Opinión
Por
  • Javier García Antón

Práctica de la estupidez

estupidez
Emoticono de estupidez
S.E.

POR INFLUENCIA de mi última lectura, salí ayer casi sugestionado de casa con un detector de memos en recuerdo de Allegro ma non Troppo, el ensayo en el que Carlo Maria Cipolla recogió su magistral Teoría de la Estupidez. No tardó mucho la mañana en presentarme uno, que probó mi santa paciencia.

El de Pavía catalogó a los seres humanos en cuatro categorías: los inteligentes que benefician al prójimo y a sí mismos; los incautos que se perjudican pero dan valor a los demás; los malvados que obtienen rédito para sí dañando a los otros; y los estúpidos que zahieren al prójimo y a ellos. En su condición de economista, Cipolla sentenció que es preferible un malvado que un estúpido, porque el primero provoca una transferencia de bienes de unas manos a las propias mientras el segundo no genera si no es destrucción.

De ahí que nada hay más inútil y peligroso que el ejerciente de la estupidez, la última de las reglas del autor, que además sostiene que todos infravaloramos el número de estúpidos que pululan por el medio ambiente (si volaran, todo el día estaría nublado) y también la carga de daño que acarrean en su mismidad, por cierto independiente de su condición económica, identitaria, cultural, social o religiosa. Hay burros en todos los ámbitos.

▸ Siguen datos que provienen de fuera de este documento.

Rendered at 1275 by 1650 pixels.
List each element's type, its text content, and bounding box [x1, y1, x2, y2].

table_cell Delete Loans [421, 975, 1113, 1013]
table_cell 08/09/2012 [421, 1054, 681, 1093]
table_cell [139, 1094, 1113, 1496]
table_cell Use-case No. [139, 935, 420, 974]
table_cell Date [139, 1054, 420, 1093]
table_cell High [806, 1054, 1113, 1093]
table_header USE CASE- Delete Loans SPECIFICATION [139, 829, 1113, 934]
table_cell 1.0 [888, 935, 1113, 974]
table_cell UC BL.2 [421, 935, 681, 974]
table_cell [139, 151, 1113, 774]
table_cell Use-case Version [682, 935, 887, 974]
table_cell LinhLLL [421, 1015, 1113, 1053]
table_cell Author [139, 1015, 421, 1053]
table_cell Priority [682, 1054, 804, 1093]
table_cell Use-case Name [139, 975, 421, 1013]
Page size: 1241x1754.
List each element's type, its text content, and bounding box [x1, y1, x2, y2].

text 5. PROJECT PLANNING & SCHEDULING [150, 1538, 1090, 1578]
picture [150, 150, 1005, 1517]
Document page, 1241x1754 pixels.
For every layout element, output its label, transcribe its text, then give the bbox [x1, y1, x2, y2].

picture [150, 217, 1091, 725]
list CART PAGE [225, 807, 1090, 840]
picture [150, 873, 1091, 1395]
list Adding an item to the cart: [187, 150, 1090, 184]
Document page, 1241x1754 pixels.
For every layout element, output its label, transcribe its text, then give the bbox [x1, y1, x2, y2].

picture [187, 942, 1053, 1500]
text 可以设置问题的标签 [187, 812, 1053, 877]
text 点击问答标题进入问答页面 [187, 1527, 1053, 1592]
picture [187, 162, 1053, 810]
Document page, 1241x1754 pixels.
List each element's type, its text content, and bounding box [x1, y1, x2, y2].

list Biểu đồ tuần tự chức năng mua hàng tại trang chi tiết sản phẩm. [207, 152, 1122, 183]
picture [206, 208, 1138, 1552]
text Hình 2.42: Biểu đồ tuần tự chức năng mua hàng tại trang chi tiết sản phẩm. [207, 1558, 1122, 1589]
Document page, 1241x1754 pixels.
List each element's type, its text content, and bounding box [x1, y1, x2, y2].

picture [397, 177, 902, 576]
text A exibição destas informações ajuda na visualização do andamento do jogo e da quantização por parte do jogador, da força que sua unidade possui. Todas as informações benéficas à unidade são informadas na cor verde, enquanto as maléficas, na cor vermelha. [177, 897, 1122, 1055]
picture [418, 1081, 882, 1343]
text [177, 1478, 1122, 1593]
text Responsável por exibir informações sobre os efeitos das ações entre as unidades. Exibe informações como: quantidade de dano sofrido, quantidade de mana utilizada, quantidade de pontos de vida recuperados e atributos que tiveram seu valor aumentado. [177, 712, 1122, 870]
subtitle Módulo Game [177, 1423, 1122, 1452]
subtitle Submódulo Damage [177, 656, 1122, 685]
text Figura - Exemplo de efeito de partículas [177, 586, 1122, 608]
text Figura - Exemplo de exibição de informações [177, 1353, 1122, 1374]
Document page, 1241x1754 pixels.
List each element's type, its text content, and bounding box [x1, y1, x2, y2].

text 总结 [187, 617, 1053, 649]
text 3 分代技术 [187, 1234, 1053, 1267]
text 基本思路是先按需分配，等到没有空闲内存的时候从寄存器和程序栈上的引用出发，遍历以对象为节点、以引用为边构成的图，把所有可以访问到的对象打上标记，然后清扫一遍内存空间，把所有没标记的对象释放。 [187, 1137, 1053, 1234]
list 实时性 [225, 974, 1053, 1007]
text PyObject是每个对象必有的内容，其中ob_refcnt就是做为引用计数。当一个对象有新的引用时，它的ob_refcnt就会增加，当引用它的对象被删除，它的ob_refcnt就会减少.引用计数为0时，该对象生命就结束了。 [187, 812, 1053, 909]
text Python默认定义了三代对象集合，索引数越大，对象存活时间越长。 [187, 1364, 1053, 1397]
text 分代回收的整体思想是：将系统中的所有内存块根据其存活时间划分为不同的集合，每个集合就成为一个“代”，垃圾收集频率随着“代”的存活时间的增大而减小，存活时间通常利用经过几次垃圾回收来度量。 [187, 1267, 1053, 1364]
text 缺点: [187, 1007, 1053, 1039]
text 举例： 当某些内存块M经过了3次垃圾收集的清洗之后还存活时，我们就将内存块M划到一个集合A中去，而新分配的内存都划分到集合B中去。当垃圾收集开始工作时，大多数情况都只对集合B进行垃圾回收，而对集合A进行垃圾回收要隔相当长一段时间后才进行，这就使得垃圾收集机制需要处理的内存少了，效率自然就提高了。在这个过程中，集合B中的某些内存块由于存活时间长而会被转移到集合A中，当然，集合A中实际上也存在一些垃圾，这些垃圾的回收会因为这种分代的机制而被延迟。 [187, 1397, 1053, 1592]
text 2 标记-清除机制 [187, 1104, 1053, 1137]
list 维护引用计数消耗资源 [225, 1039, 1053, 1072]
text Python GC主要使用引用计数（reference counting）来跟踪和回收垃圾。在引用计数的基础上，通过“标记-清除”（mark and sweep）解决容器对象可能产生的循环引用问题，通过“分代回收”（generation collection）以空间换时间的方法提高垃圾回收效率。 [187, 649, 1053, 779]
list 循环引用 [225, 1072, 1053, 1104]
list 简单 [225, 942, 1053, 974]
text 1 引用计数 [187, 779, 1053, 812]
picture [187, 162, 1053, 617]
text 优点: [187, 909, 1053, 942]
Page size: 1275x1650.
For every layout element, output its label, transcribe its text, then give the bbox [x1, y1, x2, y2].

En esa balanza de beneficios y pérdidas, una vez identificado el estúpido, sólo hay que estudiar la fórmula para contrarrestarlo, si la indiferencia, si el ataque, dependiendo de la entidad destructiva del imbécil.

En estas reflexiones andaba cuando un amigo manda un correo electrónico de la Inspección de Trabajo en el que le inquieren la razón por la que un género predomina en la última selección de personal. Y le digo: ¿contestarles, p’a qué? ¡Es el sentido común, estúpida!